Who Likes Pink Flamingos?

When the National Geographic magazine published an article entitled “Ballerinas in Pink” about flamingos in their October 1957 issue, they little realized what a significant impact it would have on the Western world. On the lawn and garden industry. On our definition of words like “tacky”–at least in some minds.

It was from photos published with that article that Donald Featherstone was inspired to design the first plastic lawn ornaments. In a strange attempt to live up to his name, Featherstone found a way to make inexpensive stationary monuments to approximate the graceful plumage of this member of the Phoenicopteridae family.

Aficionados of such outdoor decor are grateful that Donald sculpted his pink birds in not one pose but two, “so you can choreograph them,” he says. The variant designs help, no doubt, in fooling the passerby whose casual glance convinces him that two Floridian birds (one of each pose) have decided to live out their days far from the majority of the homo sapiens retirement communities farther south.

This year heralds the fortieth anniversary of the pink plastic flamingo (PPF). How many have been bred in captivity at Union Products, Inc., of Leominster, MA, since that fateful day in 1957? Almost enough to give one to every man, woman, and child in Canada; or one to be shared by every ten persons in the U.S. That’s right–more than 20 million of them!

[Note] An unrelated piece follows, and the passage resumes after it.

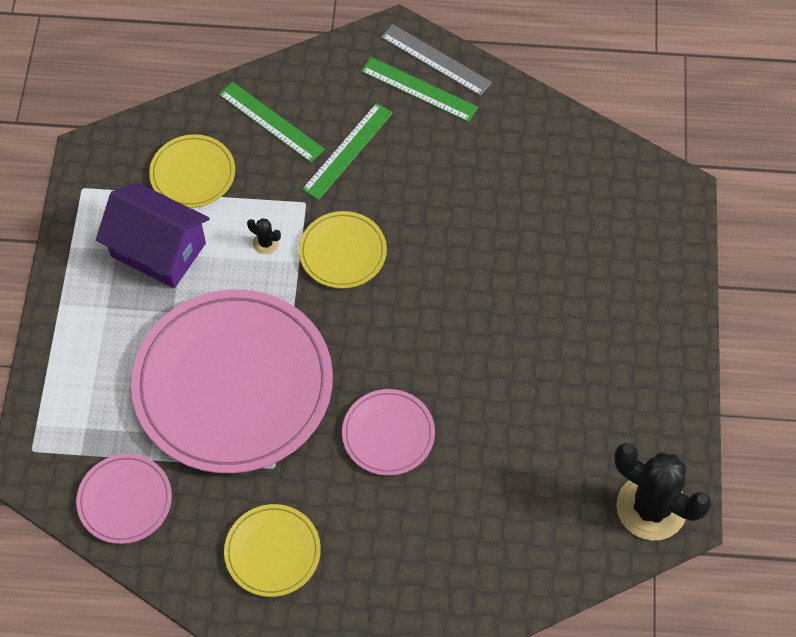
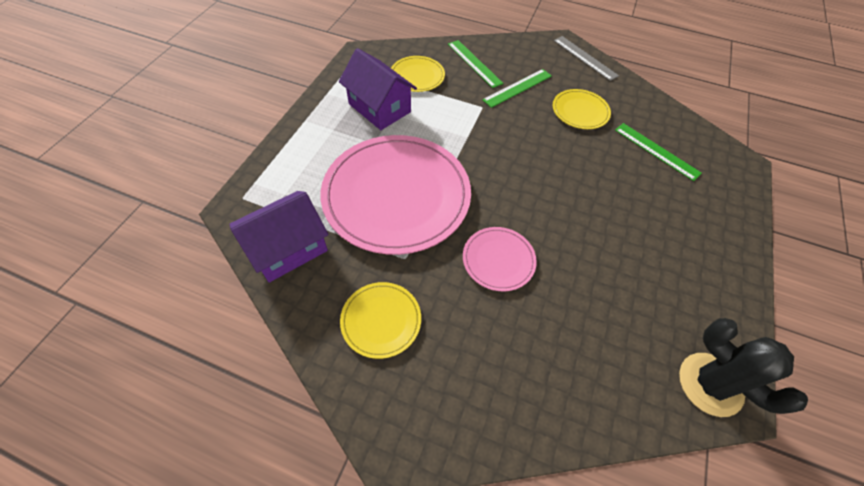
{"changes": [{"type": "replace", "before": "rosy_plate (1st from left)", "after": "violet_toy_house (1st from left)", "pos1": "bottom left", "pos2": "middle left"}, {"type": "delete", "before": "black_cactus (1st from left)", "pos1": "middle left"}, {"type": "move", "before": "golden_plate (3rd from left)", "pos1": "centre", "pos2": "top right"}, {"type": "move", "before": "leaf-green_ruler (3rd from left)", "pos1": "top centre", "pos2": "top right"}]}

“They’re really not so tacky,” Donald pleads. “I think they make a nice accent to the yard. It all depends on how you use them.” Can 20 million people be wrong? (Sorry, 10 million–remember, there are two poses.) Yet in spite of his insistent defense and obvious success, the PPF has become the unofficial mascot of all that is artificial and superficial about our society.

This world is a wilderness. Make no mistake about it. Build your grandiose castles from its plentiful sand. Lay the luxuriant green sod of material gain on its hot, dry breast. Water it with  sweat from your body and tears from your soul. Plant your PPFs–or anything else you wish–to claim your transient rights to its territory. But history will tell you, if your heart doesn’t, that underneath it all is the parched dust of a desert world. The monuments of past generations have long ago been covered over, Ozymandias-like, by the shifting dunes. The prideful inscriptions of little man’s assumed greatness are barely legible to any who may care to read them.

Israel’s forty years in the wilderness left not a trace on the desert’s unforgiving harshness. Days turned to weeks turned to months turned to years as they wandered, waiting only to die. How debilitating is unbelief to the child of God. Not even their graves can be found among the wastes of the Sinai. It is a parable that needs to be remembered: “Now these things were our examples, to the intent we should not lust after evil things, as they also lusted…Now all these things happened unto them for ensamples: and they are written for our admonition, upon whom the ends of the world are come” (1 Cor. 10:6, 11).

Forgotten are the ten spies who would not believe their God; can you name one of them? Instead we remember intrepid Joshua and Caleb, who “wholly followed the Lord.” Still today you can find the memorials to the prowess of their faith. See the torched ramparts of Jericho; climb the heights of Caleb’s Hebron; and is that Joshua’s altar on Mount Ebal? This, too is a parable: “For whatsoever things were written aforetime were written for our learning, that we through patience and comfort of the scriptures might have hope” (Rom. 15:4).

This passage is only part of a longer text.